===== DATA TO EXAMINE =====

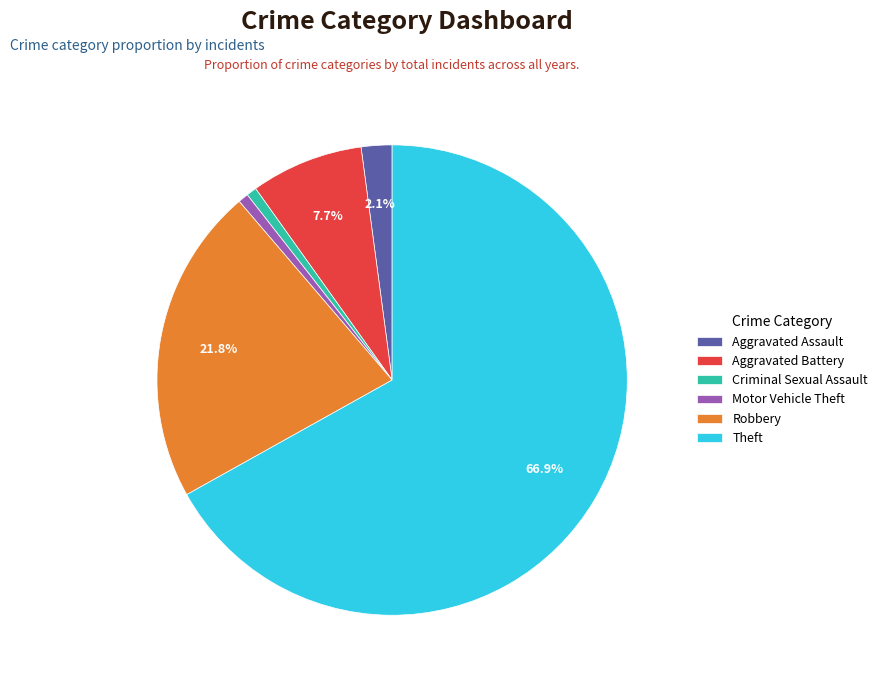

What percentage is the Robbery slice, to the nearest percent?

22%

=====
===== DATA TO EXAMINE =====

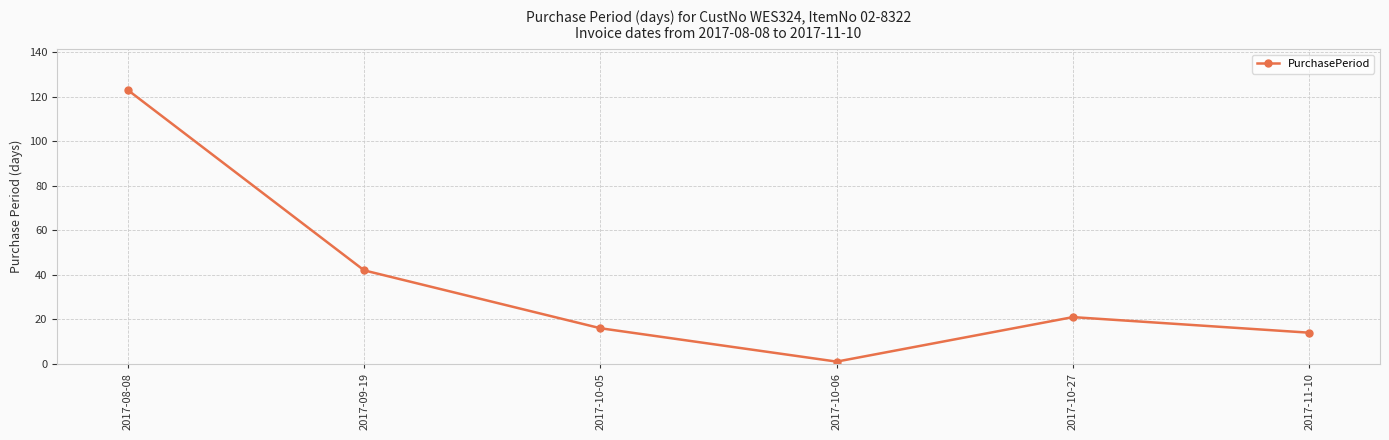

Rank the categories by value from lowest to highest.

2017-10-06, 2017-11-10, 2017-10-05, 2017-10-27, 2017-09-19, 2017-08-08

=====
===== DATA TO EXAMINE =====

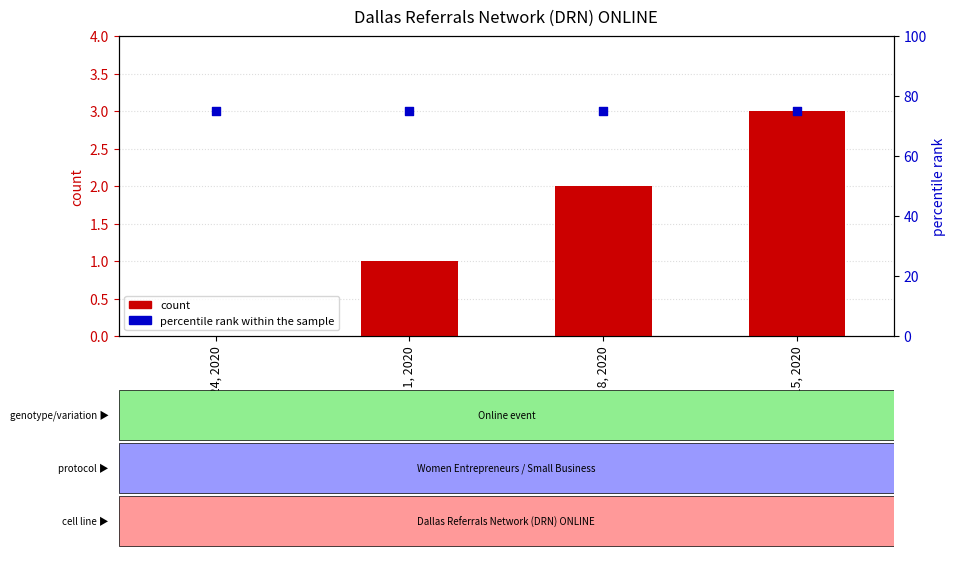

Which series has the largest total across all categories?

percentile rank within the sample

=====

» WHAT IS NEEDED: Recast the items from the line with "Which series has" up to and including the line with "percentile rank within the sample" as a Markdown table with the columns Row and Line, leaving out blank lines.

» RESULT BELOW:
| Row | Line |
|---|---|
| 1 | Which series has the largest total across all categories? |
| 2 | percentile rank within the sample |